Nigerians in US and Canada can now transfer money to local bank account of recipients with the expansion of a cross-border payment service, Transfast, the promoter of the service says.
Provider of online, cross-border p2p payments solutions Transfast announced that Nigeria is now part of its expanded proprietary bank networks covering 23 African nations.
Tranfast’s proprietary network enables Nigerians, among the African diaspora to send money to family and friends via bank deposits, cash or M-PESA mobile wallets, the company says.
The network enables people in the U.S. and Canada, and soon from the U.K. and EU, to send money online or via mobile, directly into recipients’ bank accounts at nearly 600 banks or to 6,000 cash pick-up locations inside banks in Africa.
Transfast cites its expanded service as “the most extensive of its kind on the continent” saying its African banking network will about 90 percent of adult bank account holders in the 23 economies it serves.

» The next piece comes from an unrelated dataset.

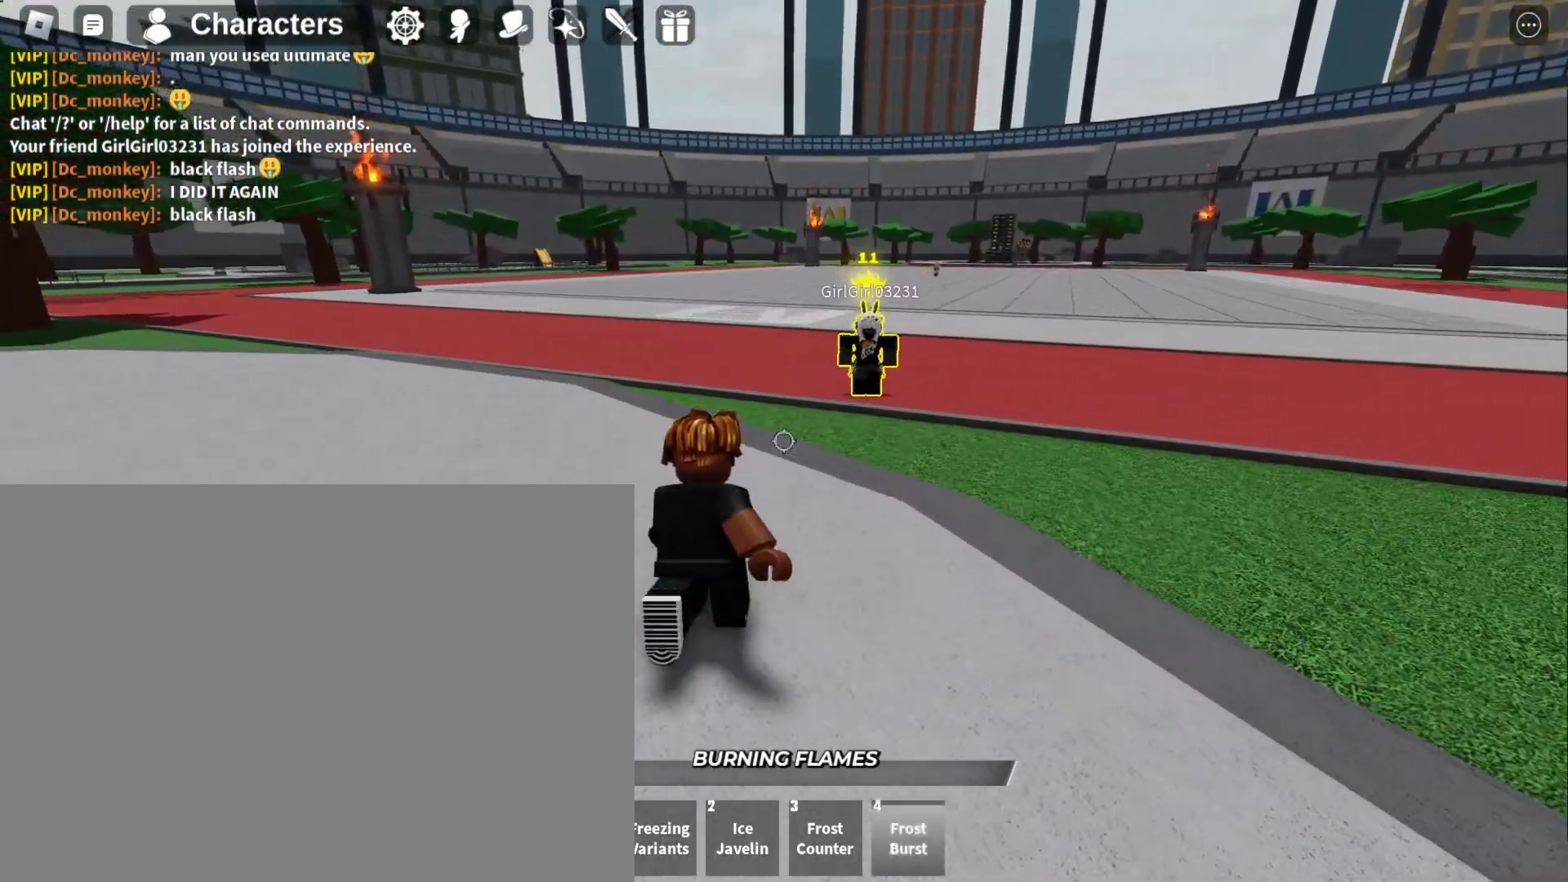
{"keys": ["s"], "mouse": [], "events": [[400, "s", "down"], [400, "w", "up"]]}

Transfast customers will be able to send money via mobile, online or even in person to recipients of funds transfers.
Nigeria is among countries where direct deposits are available at banks including Kenya, Ghana, Gambia, Ivory Coast, Senegal, Ethiopia and Mali.
Plans are underway to deploy in another 17 countries that will include Benin, Bissau, Burkina Faso, Cameroon, Cape Verde, Chad, Comoros, Congo, Egypt,Guinea, Guinea Mauritania, Morocco Niger, Sierra Leone and Togo, the company says.
Samish Kumar, CEO of Transfast says the company’s direct to bank initiatives promotes the financial inclusion goals of governments across Africa.
According to him, “as banking penetration grows in Africa, our bank product capability is the most efficient and cost-effective way to receive funds. For unbanked recipients, the ability to pick up cash at a bank provides a positive experience in a bank environment and is a first step toward becoming banked.”
According to the World Bank, direct bank deposits and electronic payments play an important role in building financial inclusion by further engaging account holders in the banking system.
Studies show that when people participate in the financial system, they are better able to start saving, expand businesses, invest in education, manage risk and absorb financial shocks. Access to accounts and to savings and payment mechanisms increases savings, empowers women, and boosts productive investment and consumption.